********************(c) Jan Kabatek, Universiteit van Tilburg ***************************
* This is a resulting do file for 1st tutorial of Econometrics 1 for research masters. *
* *
* Contents: simulating data, descriptive statistics, regression output (graphics *
* are commented to speed up the computation) *
* *
* IMPORTANT: before asking me about a specific command in this code (or any code), *
* consult a HELP FILE by parsing: help into the STATA console. *
* *
* Version 19.9.2011 , j.kabatek@uvt.nl, K606 (should you find any typos, let me know) *
*****************************************************************************************
*preliminary commands
capture mkdir "M:\_STATA" //mkdir creates a directory.
capture mkdir "M:\_STATA\Econometrics1" //capture overrides errors in case the directory is already there
capture mkdir "M:\_STATA\Econometrics1\tut1"
capture cd "M:\_STATA\Econometrics1\tut1" //set the working directory for input/output files
clear all //clear any data which is still in memory
capture log close //initialization of a new log file
log using metrics1_tut1.txt, replace text
set more off //disable "more" command
set mem 250m //memory allocation
set seed 123456 //change the seed to your ANR number (also in homeworks!)
set obs 1000 //how many observations are going to be in the dataset (not needed if we use external datasets)
*simulating data
gen x = rnormal(1,0.5) //drawing from normal distribution with mean 1 and s.d. 0.5
* browse
gen e = rnormal(0,5)
gen y = 5 + 5*x + e
* gen y = 5 + 5*x + 100*e //errors get more pronounced
* gen y = 5 + 5*x + e*x //errors are now heteroskedastic (betas are consistent, but not efficient ->robust methods are neccessary)
*labelling variables
label variable x "regressor"
label variable y "regressand"
label variable e "error"
*descriptive statistics
describe //see labels, data description (shortcut "d")
summarize //see statistics (shortcut "sum")

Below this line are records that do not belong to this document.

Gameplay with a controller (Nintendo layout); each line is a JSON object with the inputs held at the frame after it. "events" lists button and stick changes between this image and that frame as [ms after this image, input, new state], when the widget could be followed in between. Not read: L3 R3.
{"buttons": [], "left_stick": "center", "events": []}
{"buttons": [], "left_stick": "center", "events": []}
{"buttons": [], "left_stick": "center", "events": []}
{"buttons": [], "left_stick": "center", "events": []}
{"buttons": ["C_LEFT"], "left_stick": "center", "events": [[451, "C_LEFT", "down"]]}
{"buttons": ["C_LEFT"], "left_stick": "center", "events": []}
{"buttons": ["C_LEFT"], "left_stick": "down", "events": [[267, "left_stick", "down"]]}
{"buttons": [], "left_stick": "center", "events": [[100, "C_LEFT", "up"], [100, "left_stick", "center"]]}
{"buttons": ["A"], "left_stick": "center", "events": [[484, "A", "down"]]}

sum if x>1, detail //more statistics, only observations which have x>1
sum if x>1 & x<=2 //multiple if clauses are connected by "&" (valid (in)equality symols: > < >= <= == != =~)
tab y //see the values of y (sorted)
*graphs
* hist x //histogram
* hist y
* twoway (scatter y x) //basic scatterplot of two variables
*OLS and playing with the output
reg y x //OLS regression
reg y x, robust //significance levels drop significantly if we allow for heterosk. errors
predict yhat //fitted values yhat=XB
predict ehat, resid //fitted residuals ehat=y - yhat
corr ehat e //the correlation between fitted and original residuals is not ideal because of finite sample properties
* twoway (scatter y yhat x) //checking how our regression performs on the data
*more useful commands
preserve //stores current dataset in the memory
keep yhat ehat //drops all vars except for the list
drop * //drops variables in the list ( a star symbol stands for all variables)
restore //restore the dataset which was preserved earlier
save metrics1_tut1.dta, replace //save your dataset ("replace" overwrites any previous entries)
************************************************************************************************
*moving to an exmple dataset
clear
sysuse bplong.dta
describe
tab sex agegrp //two-way statistics
egen meanbp=mean(bp) //generating variables containing statistics (look into the help file!)
egen maxbp=max(bp) //...
*generating dummies representing different age groups
/*1*/ gen age1=0 //painful way... repeat for age2, age3
replace age1=1 if agegrp==1
/*2*/ gen agex1=(agegrp==1) //...less painful way... repeat for age2, age3
/*3*/ tab agegrp, gen(age_) //...now we're talking!!
* usage of commands within subgroups of our sample
bys agegrp: sum bp //bys = BY SORT -> sorting the variables according to agegrp, and presenting statistics within the three groups
//similar subgroup analysis can be done with almost all other commands (tab, egen, reg, hist...)
* same thing done through different "for" commands. For details, see the corresponding help files
/*1*/ for var age_1 age_2 age_3: sum bp if X==1
/*2*/ for var age_*: sum bp if X==1 //a star represents any suffix after "age_" (same as in MS-DOS command line, if you by any chance know...)
/*3*/ forvalues i = 1(1)3{
sum bp if age_`i'==1
}
/*4*/ foreach blabla of varlist age_*{
sum bp if `blabla'==1
}
*dataset merging
* merge 1:1 _n using "metrics1_tut1" //an example of merging datasets, better look at the selection in data->combine datasets->merge...
log close //this saves your log-file.